The Misguided Defence of Electoral Fraud

The report on electoral fraud from Sir Eric Pickles has been grim if unsurprising reading for those concerned about the abuse of our democratic institutions. The findings show that forms of voter fraud ranging from the use of religion to blackmail voters, endemic postal vote fraud, intimidation of vulnerable voters and outright vote rigging are evident, especially in Bangladeshi and Pakistani communities across Britain, including the infamous Tower Hamlets. Moreover, it finds that law enforcement has been turning a blind eye to this crime so as to protect fragile sensibilities.

The report makes a few common-sense recommendations, such as curtailing intimidation by requiring activists speak English at polling booths, clamping down on postal vote fraud and requiring some form of ID to be provided at polling stations, though inexplicably it does not state that this should be photo ID. These proposals are drawing an entirely predictable reaction from certain leftist media outlets, pressure groups and politicians, a reaction that can be divided into three parts.

First, there are accusations that the report is racist as it singles out Bangladeshi and Pakistani communities.  The issue with this is that the report reflects the facts, and the facts are that said communities are objectively more likely to be the setting of electoral fraud than other communities, so this accusation can be dispensed with almost immediately. Pointing out that some communities are more likely to engage in certain activities when it is objectively true is an act not of racism but of observation.  Indeed, to ignore these findings because they don’t show every community to be equally at fault would be to set a lower bar for Bangladeshi and Pakistani communities, a form of paternalistic racism in itself.

The second part comes in the wild claims of disenfranchisement by people who have no idea what they are talking about.  Let us be clear: disenfranchisement means the revocation of the right to vote of a person or group. Nobody apart from the dead and those who weren’t eligible to vote in the first place will be barred from voting by a crackdown on election fraud, ergo, there is no disenfranchisement occurring. A disreputable few claim that ID requirements, like those that exist for such exclusive activities as buying alcohol, opening a bank account and applying for welfare, are a crippling barrier for minorities.

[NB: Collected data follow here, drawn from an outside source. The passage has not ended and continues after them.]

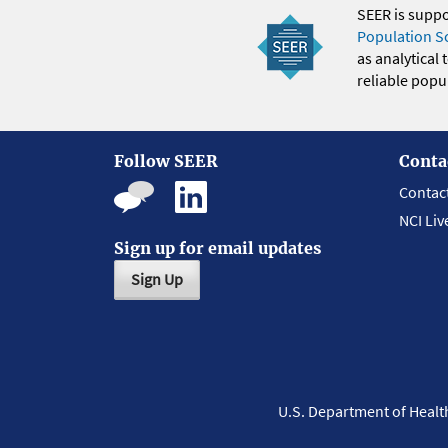
SEER is supp
Population S
as analytical
reliable popul
Follow SEER
Conta
Contac
NCI Liv
Sign up for email updates
Sign Up
U.S. Department of Heal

A basic assessment of facts reveals that is easy to get photo ID of one form or another Britain, and that those disreputable few are assuming in spectacularly patronising fashion that minorities are too stupid to work out how it is done. These claims too, then, can be dismissed.

The final part of the entirely predictable reaction is the argument that basic precautions again voter fraud is a right wing conspiracy to reduce the Labour vote. To put it another way, this argument runs that it is unfair to curb voter fraud because Labour is the main beneficiary.  While it is certain true that Labour disproportionately benefits from voter fraud, this shows a moral failing on part of certain Labourites rather than a compelling reason to enable it.

In conclusion, the Pickles report shows beyond doubt that voter fraud exists to a significant extent. Electoral fraud is a crime against the very foundations of British democracy and its very existence poisons our politics and enables thugs like Lutfur Rahman, and all the significant arguments levelled against cracking down on it are either extraordinarily foolish or extraordinarily cynical. The Pickles report is a vital and timely work, and we can only hope that its proposals are acted on swiftly.

1 COMMENT

  1. Good article, and a healthy dose of common sense.
    Certain sectors of our political establishment need to be aware that an accusation of racism is not an effective counter-argument to observed facts.
    Identity politics get in the way of real solutions.